5 mandatów za szybą polskiego auta, kierowca zniknął

Dźgnięcie nożem w polskim domku w Loosbroek

Na jednym z parkingów, na Dubbeldamseweg-Noord w Dordrechcie stoi zaparkowane auto na polskich tablicach rejestracyjnych. Samochód ma już obecnie wciśnięte za wycieraczkę  pięć mandatów, ponieważ właściciel nie płacił za parkowanie. Gdzie on jest? Po nim słuch zaginął, dlatego też władze gminy zastanawiają się, czy kiedykolwiek zobaczą pieniądze z wystawianych grzywien.

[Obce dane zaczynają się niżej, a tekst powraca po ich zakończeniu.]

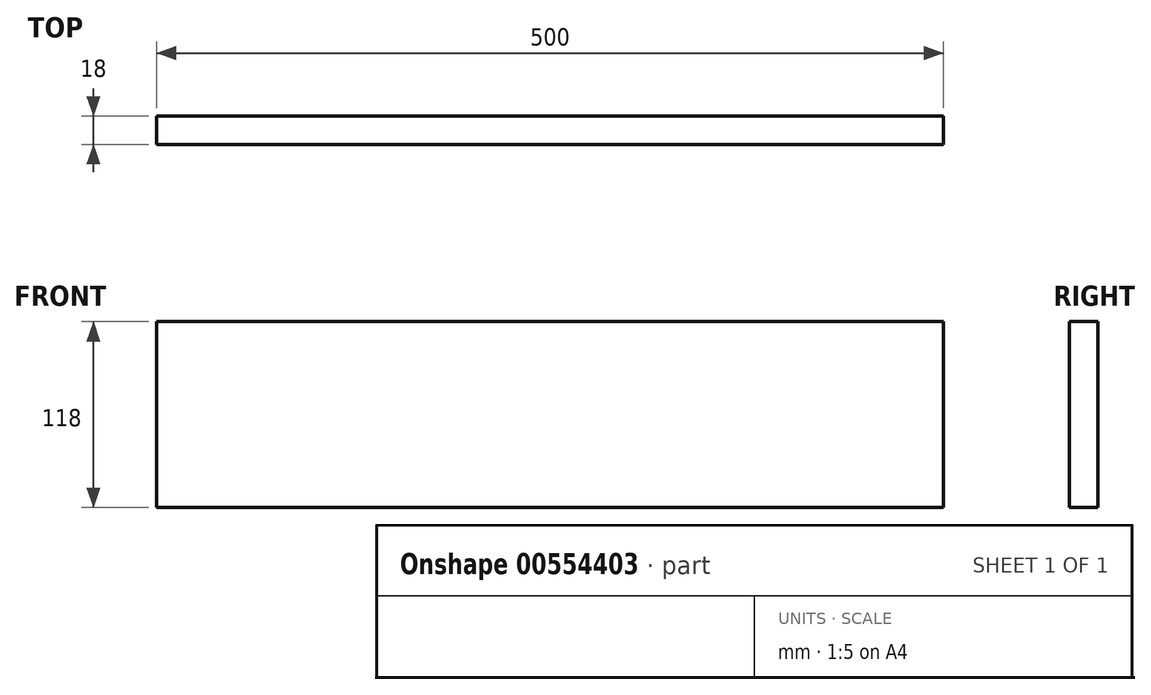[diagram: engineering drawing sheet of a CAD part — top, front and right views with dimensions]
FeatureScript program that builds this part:
annotation { "Feature Type Name" : "Feature", "Feature Type Description" : "" }
export const myFeature = defineFeature(function(context is Context, id is Id, definition is map)
    precondition{}
    {
        {
            var Q0;
            Q0=qCreatedBy(makeId("Front.planeOp"),FACE);
            var sketch = newSketch(context, id + "F0", { "sketchPlane" : qUnion([Q0])});
            skLineSegment(sketch, "E0.bottom", {"start": v(0, 0) * mm, "end": v(500, 0) * mm});
            skLineSegment(sketch, "E0.top", {"start": v(0, 118) * mm, "end": v(500, 118) * mm});
            skLineSegment(sketch, "E0.left", {"start": v(0, 0) * mm, "end": v(0, 118) * mm});
            skLineSegment(sketch, "E0.right", {"start": v(500, 0) * mm, "end": v(500, 118) * mm});
            skSolve(sketch);
        }
        {
            var Q0;
            Q0=makeQuery(id+"F0.imprint","IMPRINT",FACE,{"disambiguationData":[TD([[makeQuery(id+"F0.imprint","IMPRINT",EDGE,{"derivedFrom":sQuery(id+"F0.wireOp",EDGE,"E0.bottom")}),1.0]])]});
            extrude(context, id + "F1", {"entities" : qUnion([Q0]), "depth" : 18 * mm, "offsetDistance" : 25 * mm});
        }
    });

Sprawa dotyczy Renault Laguna na rogu Singel i Dubbeldamseweg-Noord. Auto pojawiło się tam w połowie maja. Wtedy też jego właściciel opłacił parking i na tym się skończyło. Przez pewien czas pojazd ten był łatwym łupem dla wszystkich chcących wyrobić mandatowe normy. W efekcie za szybą pojazdu pojawiło się pięć mandatów. Dlaczego nie więcej? To wynika z przepisów lokalnych. W Dordrechcie obowiązuje ich maksymalnie pięć za nieopłacane parkowanie.

 

Sporo pieniędzy

Owe pięć mandatów po 79,10 euro każdy to i tak wydatek sięgający prawie 400 euro. Policja i władze gminy zastanawiają się jednak, czy kiedykolwiek otrzymają te pieniądze. Nikt w rejonie nie wie bowiem, kto jest właścicielem samochodu i czy ten kiedykolwiek jeszcze zjawi się po swój pojazd.

 

Tablice

Gdyby to był samochód Holendra, wystarczyłby jeden telefon i dzięki tablicom rejestracyjnym włodarze wiedzieliby do kogo należy auto, a policja pewnie zapukałaby do jego drzwi z pytaniem co dzieje się z samochodem. Problem w tym, iż pojazd jest z Polski. Holendrzy nie mają więc takich danych. Samorządowcy próbowali nawet rozpytywać w okolicy, do kogo należą te cztery kółka, ale nikt nie umiał udzielić tych informacji. W efekcie gmina nie może wysłać komornika, bo nie wie gdzie.

Blokada

Najprostszym rozwiązaniem byłoby założenie blokady na koło. Wtedy kierowca musiałby najpierw spłacić mandaty, by móc odjechać. Służby w mieście jednak ich nie używają. Co więc stanie się z autem? Na chwilę obecną będzie tam dalej stał. Nikomu nie przeszkadza i nie powoduje żadnych uciążliwości. Nie ma więc podstaw do odholowania pojazdu.

 

Ucieczka

W teorii kierowca może więc w każdym momencie wsiąść i odjechać, np. wracając do ojczyzny. Jeśli nie zostanie złapany po drodze przez policję i nie wróci tym autem do Holandii, najpewniej uniknie w ten sposób płacenia mandatów. Gmina bowiem na chwilę obecną nie chce angażować w to polskiej policji i wydziału ruchu drogowego.

 

Auto zniknie

Jest jednak też i druga bardziej ponura możliwość. Jak wspomnieliśmy wyżej, auto nie może zostać odholowane, bo nikomu nie przeszkadza i nie jest wrakiem. W takich sytuacjach jednak często pojazdy „dziwnym trafem” stają się wrakami z dnia na dzień, gdy ktoś przebija im opony, wyrywa lusterka i wybija szyby. Taka sytuacja miała miejsce z polskim BMW, kiedy to ludziom nie podobało się, iż parkował na jednym z ich parkingów. Czy więc taki los spotka i tę czarną osobówkę? Mamy nadzieję, że nie.